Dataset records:
================

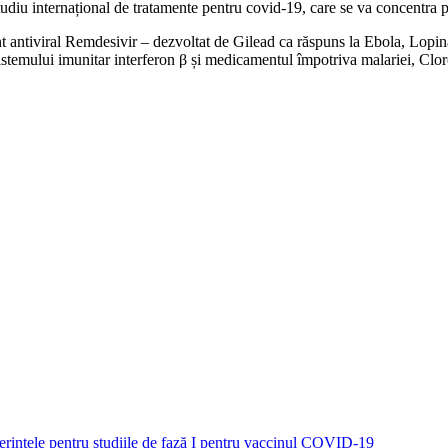
u internațional de tratamente pentru covid-19, care se va concentra pe 
 antiviral Remdesivir – dezvoltat de Gilead ca răspuns la Ebola, Lopina
istemului imunitar interferon β și medicamentul împotriva malariei, Cloro
c cerințele pentru studiile de fază I pentru vaccinul COVID-19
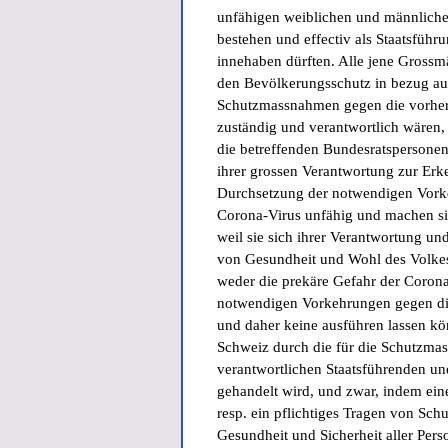
unfähigen weiblichen und männlich
bestehen und effectiv als Staatsführ
innehaben dürften. Alle jene Grossmä
den Bevölkerungsschutz in bezug auf
Schutzmassnahmen gegen die vorhe
zuständig und verantwortlich wären,
die betreffenden Bundesratspersonen 
ihrer grossen Verantwortung zur Er
Durchsetzung der notwendigen Vor
Corona-Virus unfähig und machen sic
weil sie sich ihrer Verantwortung und
von Gesundheit und Wohl des Volkes
weder die prekäre Gefahr der Corona
notwendigen Vorkehrungen gegen d
und daher keine ausführen lassen kön
Schweiz durch die für die Schutzma
verantwortlichen Staatsführenden u
gehandelt wird, und zwar, indem ein
resp. ein pflichtiges Tragen von Sch
Gesundheit und Sicherheit aller Pers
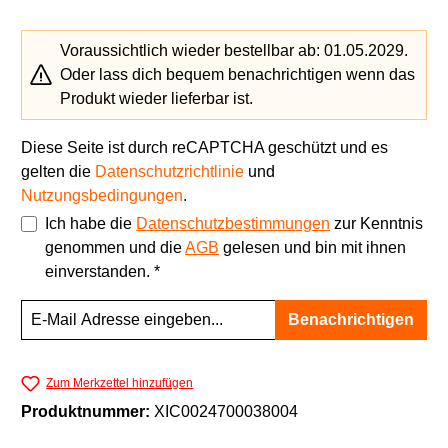
Voraussichtlich wieder bestellbar ab: 01.05.2029.
Oder lass dich bequem benachrichtigen wenn das
Produkt wieder lieferbar ist.
Diese Seite ist durch reCAPTCHA geschützt und es
gelten die
Datenschutzrichtlinie
und
Nutzungsbedingungen
.
Ich habe die
Datenschutzbestimmungen
zur Kenntnis
genommen und die
AGB
gelesen und bin mit ihnen
einverstanden. *
Benachrichtigen
Zum Merkzettel hinzufügen
Produktnummer:
XIC0024700038004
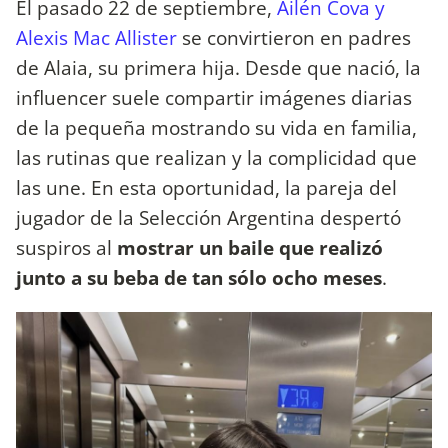
El pasado 22 de septiembre,
Ailén Cova y
Alexis Mac Allister
se convirtieron en padres
de Alaia, su primera hija. Desde que nació, la
influencer suele compartir imágenes diarias
de la pequeña mostrando su vida en familia,
las rutinas que realizan y la complicidad que
las une. En esta oportunidad, la pareja del
jugador de la Selección Argentina despertó
suspiros al
mostrar un baile que realizó
junto a su beba de tan sólo ocho meses
.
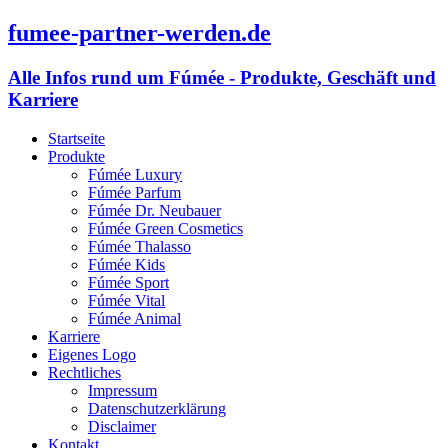
fumee-partner-werden.de
Alle Infos rund um Fúmée - Produkte, Geschäft und
Karriere
Startseite
Produkte
Fúmée Luxury
Fúmée Parfum
Fúmée Dr. Neubauer
Fúmée Green Cosmetics
Fúmée Thalasso
Fúmée Kids
Fúmée Sport
Fúmée Vital
Fúmée Animal
Karriere
Eigenes Logo
Rechtliches
Impressum
Datenschutzerklärung
Disclaimer
Kontakt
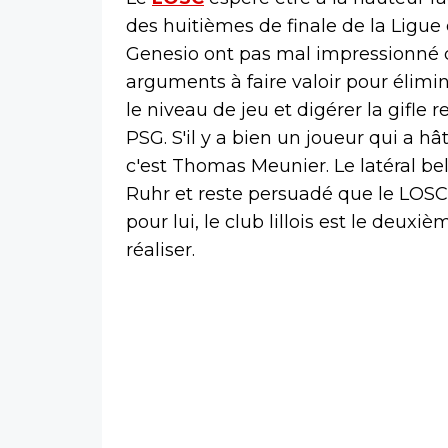
des huitièmes de finale de la Ligu
Genesio ont pas mal impressionné c
arguments à faire valoir pour élimin
le niveau de jeu et digérer la gifle
PSG. S'il y a bien un joueur qui a h
c'est Thomas Meunier. Le latéral be
Ruhr et reste persuadé que le LOSC 
pour lui, le club lillois est le deuxi
réaliser.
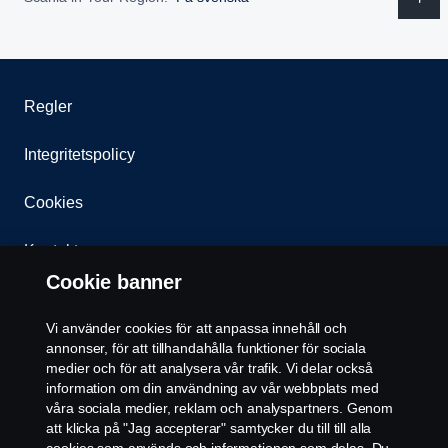
Sweden
United Kingdom
Regler
Integritetspolicy
Cookies
Kontakt
Cookie banner
Whistleblowing
Vi använder cookies för att anpassa innehåll och
Återförsäljare
annonser, för att tillhandahålla funktioner för sociala
medier och för att analysera vår trafik. Vi delar också
information om din användning av vår webbplats med
Cookie inställningar
våra sociala medier, reklam och analyspartners. Genom
att klicka på "Jag accepterar" samtycker du till till alla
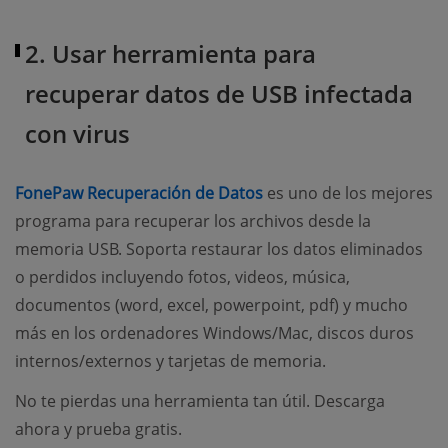
2. Usar herramienta para
recuperar datos de USB infectada
con virus
(opens new window)
FonePaw Recuperación de Datos
es uno de los mejores
programa para recuperar los archivos desde la
memoria USB. Soporta restaurar los datos eliminados
o perdidos incluyendo fotos, videos, música,
documentos (word, excel, powerpoint, pdf) y mucho
más en los ordenadores Windows/Mac, discos duros
internos/externos y tarjetas de memoria.
No te pierdas una herramienta tan útil. Descarga
ahora y prueba gratis.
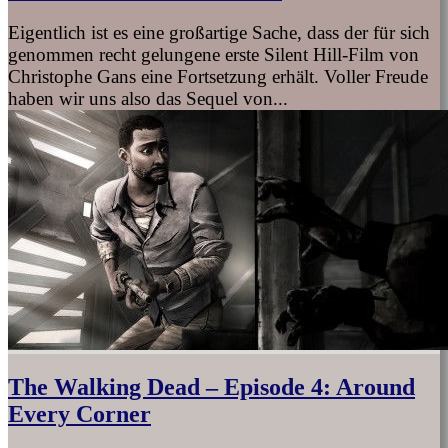
Eigentlich ist es eine großartige Sache, dass der für sich
genommen recht gelungene erste Silent Hill-Film von
Christophe Gans eine Fortsetzung erhält. Voller Freude
haben wir uns also das Sequel von...
The Walking Dead – Episode 4: Around
Every Corner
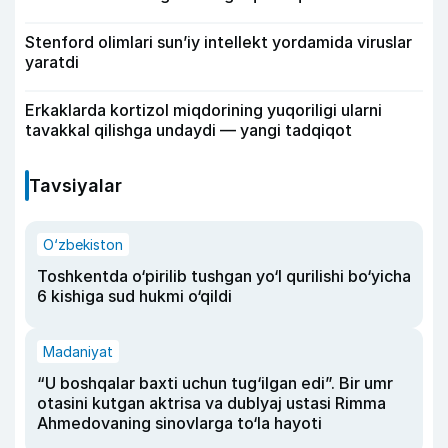
Stenford olimlari sun’iy intellekt yordamida viruslar
yaratdi
Erkaklarda kortizol miqdorining yuqoriligi ularni
tavakkal qilishga undaydi — yangi tadqiqot
Tavsiyalar
O‘zbekiston
Toshkentda o‘pirilib tushgan yo‘l qurilishi bo‘yicha
6 kishiga sud hukmi o‘qildi
Madaniyat
“U boshqalar baxti uchun tug‘ilgan edi”. Bir umr
otasini kutgan aktrisa va dublyaj ustasi Rimma
Ahmedovaning sinovlarga to‘la hayoti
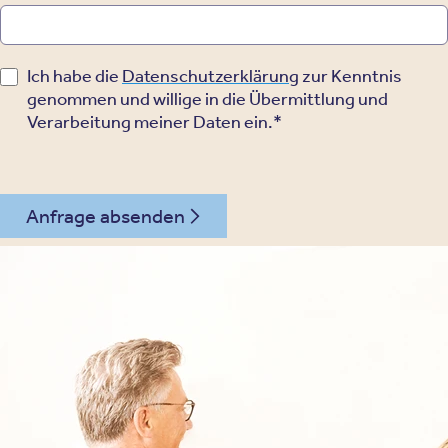
Ich habe die
Datenschutzerklärung
zur Kenntnis
genommen und willige in die Übermittlung und
Verarbeitung meiner Daten ein.*
Anfrage absenden
030 - 26478607
Kontakt
Oberberg Kliniken – zur Startseite
Informationen
Kliniken
Für Patienten
Kliniken für Erwachsene
Für Zuweiser
Tageskliniken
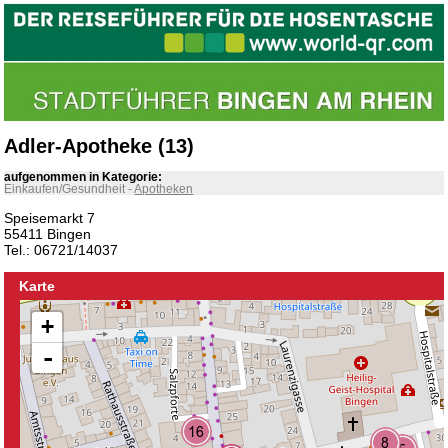
Adler-Apotheke (13)
aufgenommen in Kategorie:
Einkaufen/Gesundheit
-
Apotheken
Speisemarkt 7
55411 Bingen
Tel.: 06721/14037
Karte
+
-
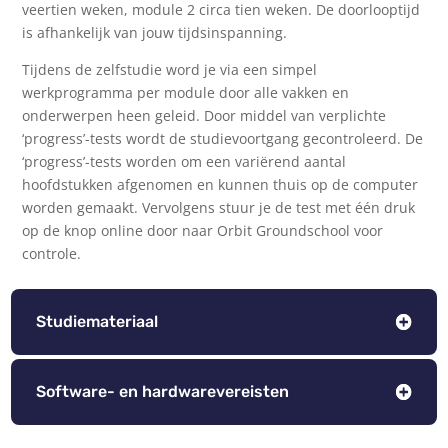
veertien weken, module 2 circa tien weken. De doorlooptijd
is afhankelijk van jouw tijdsinspanning.
Tijdens de zelfstudie word je via een simpel
werkprogramma per module door alle vakken en
onderwerpen heen geleid. Door middel van verplichte
‘progress’-tests wordt de studievoortgang gecontroleerd. De
‘progress’-tests worden om een variërend aantal
hoofdstukken afgenomen en kunnen thuis op de computer
worden gemaakt. Vervolgens stuur je de test met één druk
op de knop online door naar Orbit Groundschool voor
controle.
Studiemateriaal
Software- en hardwarevereisten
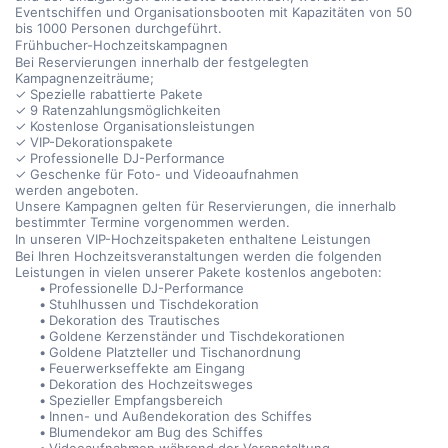
Eventschiffen und Organisationsbooten mit Kapazitäten von 50 
bis 1000 Personen durchgeführt.
Frühbucher-Hochzeitskampagnen
Bei Reservierungen innerhalb der festgelegten 
Kampagnenzeiträume;
✓ Spezielle rabattierte Pakete
✓ 9 Ratenzahlungsmöglichkeiten
✓ Kostenlose Organisationsleistungen
✓ VIP-Dekorationspakete
✓ Professionelle DJ-Performance
✓ Geschenke für Foto- und Videoaufnahmen
werden angeboten.
Unsere Kampagnen gelten für Reservierungen, die innerhalb 
bestimmter Termine vorgenommen werden.
In unseren VIP-Hochzeitspaketen enthaltene Leistungen
Bei Ihren Hochzeitsveranstaltungen werden die folgenden 
Leistungen in vielen unserer Pakete kostenlos angeboten:
Professionelle DJ-Performance
Stuhlhussen und Tischdekoration
Dekoration des Trautisches
Goldene Kerzenständer und Tischdekorationen
Goldene Platzteller und Tischanordnung
Feuerwerkseffekte am Eingang
Dekoration des Hochzeitsweges
Spezieller Empfangsbereich
Innen- und Außendekoration des Schiffes
Blumendekor am Bug des Schiffes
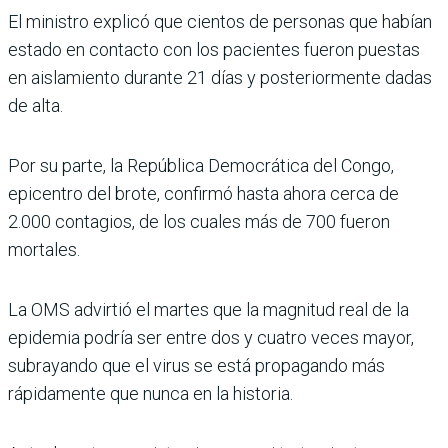
El ministro explicó que cientos de personas que habían
estado en contacto con los pacientes fueron puestas
en aislamiento durante 21 días y posteriormente dadas
de alta.
Por su parte, la República Democrática del Congo,
epicentro del brote, confirmó hasta ahora cerca de
2.000 contagios, de los cuales más de 700 fueron
mortales.
La OMS advirtió el martes que la magnitud real de la
epidemia podría ser entre dos y cuatro veces mayor,
subrayando que el virus se está propagando más
rápidamente que nunca en la historia.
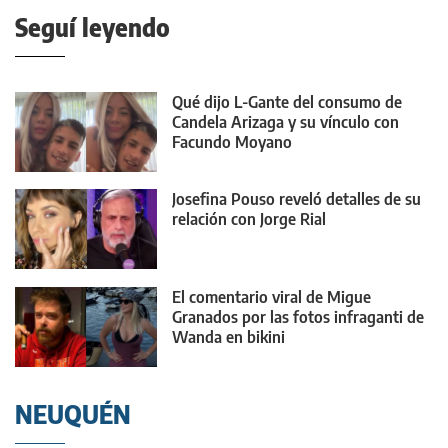
Seguí leyendo
Qué dijo L-Gante del consumo de
Candela Arizaga y su vínculo con
Facundo Moyano
Josefina Pouso reveló detalles de su
relación con Jorge Rial
El comentario viral de Migue
Granados por las fotos infraganti de
Wanda en bikini
NEUQUÉN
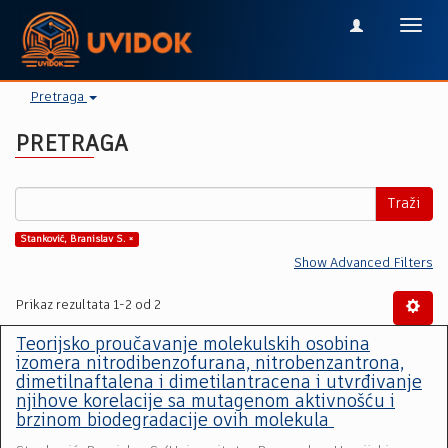
Toggl
navig
Pretraga
PRETRAGA
Traži
Stanković, Branislav S. ×
Show Advanced Filters
Prikaz rezultata 1-2 od 2
Teorijsko proučavanje molekulskih osobina
izomera nitrodibenzofurana, nitrobenzantrona,
dimetilnaftalena i dimetilantracena i utvrđivanje
njihove korelacije sa mutagenom aktivnošću i
brzinom biodegradacije ovih molekula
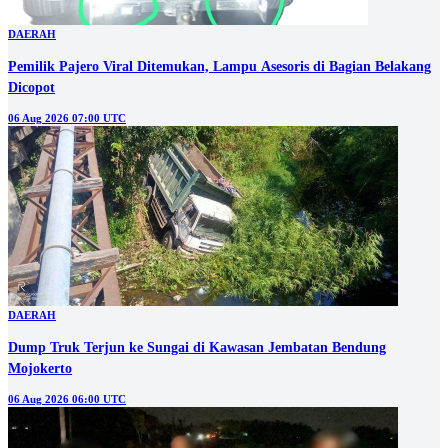
DAERAH
Pemilik Pajero Viral Ditemukan, Lampu Asesoris di Bagian Belakang
Dicopot
06 Aug 2026 07:00 UTC
DAERAH
Dump Truk Terjun ke Sungai di Kawasan Jembatan Bendung
Mojokerto
06 Aug 2026 06:00 UTC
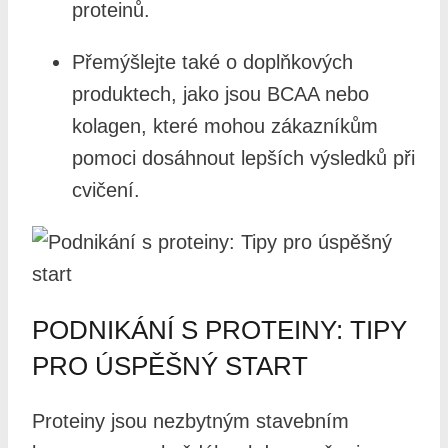
proteinů.
Přemýšlejte také o doplňkových
produktech, jako jsou BCAA nebo
kolagen, které mohou zákazníkům
pomoci dosáhnout lepších výsledků při
cvičení.
PODNIKÁNÍ S PROTEINY: TIPY
PRO ÚSPĚŠNÝ START
Proteiny jsou nezbytným stavebním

================

_What you have to do:_
Give back the exact lines above, running from the one that has "annonser, för att" through the one that has "Erkaklarda kortizol miqdorining", with nothing added and no pictures.

_Response area:_
annonser, för att tillhandahålla funktioner för sociala
medier och för att analysera vår trafik. Vi delar också
information om din användning av vår webbplats med
Cookie inställningar
våra sociala medier, reklam och analyspartners. Genom
att klicka på "Jag accepterar" samtycker du till till alla
2. Usar herramienta para
recuperar datos de USB infectada
con virus
(opens new window)
FonePaw Recuperación de Datos
es uno de los mejores
programa para recuperar los archivos desde la
memoria USB. Soporta restaurar los datos eliminados
o perdidos incluyendo fotos, videos, música,
documentos (word, excel, powerpoint, pdf) y mucho
más en los ordenadores Windows/Mac, discos duros
internos/externos y tarjetas de memoria.
No te pierdas una herramienta tan útil. Descarga
ahora y prueba gratis.
Eigentlich ist es eine großartige Sache, dass der für sich
genommen recht gelungene erste Silent Hill-Film von
Christophe Gans eine Fortsetzung erhält. Voller Freude
haben wir uns also das Sequel von...
The Walking Dead – Episode 4: Around
Every Corner
Stenford olimlari sun’iy intellekt yordamida viruslar
yaratdi
Erkaklarda kortizol miqdorining yuqoriligi ularni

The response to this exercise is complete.